ATHENS — To say that Kirby Smart and Will Muschamp played together at Georgia really is not accurate. Though they were both defensive backs and attended UGA on football scholarships at the same time, they never actually played together.

They did practice together, however. Smart, a safety out of Bainbridge, was redshirted his true freshman year in 1994. Muschamp, also a safety, was a senior and defensive captain that season. So they never “went to war together” for the Bulldogs, as they like to say in football. But they did sit together through plenty of position meetings with secondary coach Steve Dennis and Smart stood behind Muschamp in a lot of drill lines.

“I didn’t really know Will, because Will was a fifth-year senior and I was a first-year freshman,” Smart said Tuesday evening. “So I was the little prick on the scout team that’s running around. He was the big man on campus.”

The two coaches are being asked a lot this week to reminisce about their school days. That’s because they’re getting set to go head-to-head as head coaches for the first time when Georgia and South Carolina meet Saturday night in Columbia.

“It’s South Carolina versus Georgia, a great rivalry, an SEC Eastern Division game, an important game all the time for both schools,” Muschamp said. “I have a lot of respect for Kirby. He’s a great friend. Regardless of what happens Saturday or 10 years from now, we’ll always be friends. He’s a very good friend of mine.”

It’s actually coaching together more than playing together that has made these two men close friends. Muschamp famously helped Smart get his first full-time job in coaching when he encouraged him to join him on the staff at Valdosta State in 2000. And Smart has pretty much followed Muschamp’s lead ever since.
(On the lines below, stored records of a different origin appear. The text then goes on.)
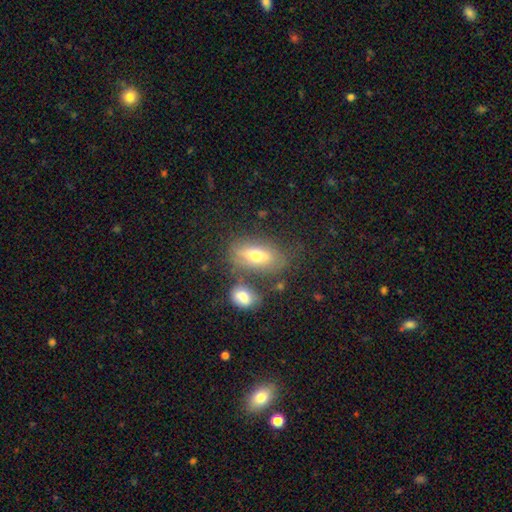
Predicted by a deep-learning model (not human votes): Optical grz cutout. It shows a smooth galaxy with no disk features (60%) that is in between round and cigar-shaped (83%). Merging: none (59%).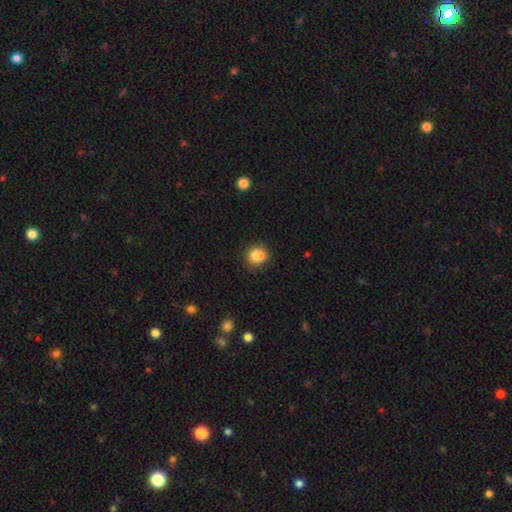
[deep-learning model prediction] smooth_or_featured: smooth (p=0.77) [alt: featured or disk p=0.12]
how_rounded: round (p=0.69) [alt: in between p=0.30]
merging: none (p=0.51) [alt: merger p=0.30]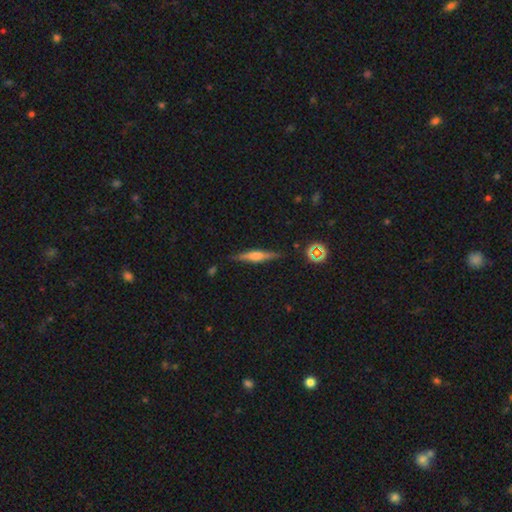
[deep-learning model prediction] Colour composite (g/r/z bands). It shows a featured or disk galaxy (63%) viewed edge-on (97%) with a rounded central bulge (70%). Merging: none (87%).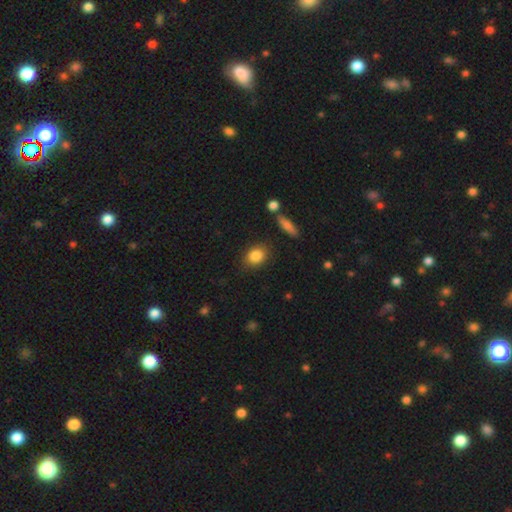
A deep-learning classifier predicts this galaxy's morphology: Smooth or featured: smooth — 86% (star or artifact — 8%)
How rounded: in between — 54% (round — 44%)
Merging: none — 82% (minor disturbance — 12%)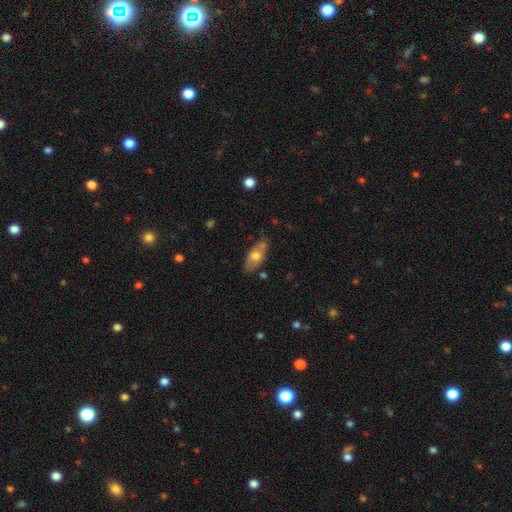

Smart succeeded Muschamp as defensive coordinator at Valdosta State in 2001 and joined him for one year at LSU as secondary coach when Muschamp was Nick Saban’s defensive coordinator in 2004. After a brief stint as Georgia’s running backs coach in 2005, Smart followed Muschamp to the NFL when he succeeded Muschamp on Saban’s defensive staff with the Miami Dolphins.

Muschamp left that year to become Auburn’s defensive coordinator. Smart then followed Saban to Alabama until Georgia hired him as head coach last December 7th. Muschamp who has already had a head coaching stint at Florida, was hired as South Carolina’s two weeks later.

Ray Goff, the Bulldogs’ head coach from 1989-95, recruited them both and coached them both at Georgia. And he predicted success for both individuals way back then.

“You know, both of those guys are very bright,” Goff said as he drove back to Watkinsville after a speaking engagement in Macon Monday night. “They were very good students and good young men. They could’ve done anything they wanted to. They chose what they did because their fathers had a big influence on them in their lives. They saw the lives that their dads had chosen. They’re both very good coaches, but they’re as good as people as they are as coaches.”

Both Sonny Smart and the late Larry Muschamp were successful high school coaches who instilled the love of football in their sons. “That’s why they’re in it,” Goff said.

It’s really their friendship away from football that is central in their relationship. When they’re not playing each other as they are this week, Smart and Muschamp text often. In the offseason, their families usually get together at least once a year at one of their lake or beach houses. Having coached for nearly two decades now at a very high level has afforded them both a comfortable lifestyle.

“He’s a very good friend of mine, good friend of our families,” Smart said. “We’ve been good friends for a long time, and that’ll remain that way throughout. As far as the coaching influence on the coaching career, we just overlapped a couple of times and both worked for Nick (Saban). That’s the overlap.”

Like most people in football, they’re also intensely competitive. When they go out to play a round of golf, it’s not just to enjoy the great outdoors. There’s usually something on the line.

And there has always been something on the line when they have competed in football. Their teams have gone against each other five times over the years. That includes the 2009 BCS national championship game, when Muschamp was defensive coordinator and head-coach-in-waiting at Texas and Smart was defensive coordinator at Alabama. The Crimson Tide won 37-21.

Smart’s teams have prevailed in four of the meetings. Muschamp scored his lone victory as Auburn’s defensive coordinator in 2007 as the Tigers won the Iron Bowl matchup with Alabama 17-10.

Smart’s Bulldogs (3-2, 1-2 SEC) opened as an 8.5-point favorite over Muschamp’s Gamecocks (2-3, 1-3) in this year’s not-so-friendly rivalry. It’s the first time they’ll both be head coaches.

The hope for Smart and Muschamp is it will be the first of many head-to-head matchups they will lead. But there’s nothing really fun about that, Smart said

“I really don’t think it (is),” the Bulldogs’ coach said at his weekly news conference Monday. “It’s not about that. He was at Texas when we played them for a national championship. He was at Florida. He was at Auburn. It’s never really been about that for me. He and I are good friends. We talk from time-to-time. It’s never an extra motivation because that’s not really what it’s about. It’s about our players and their players. It’s business-like for us.”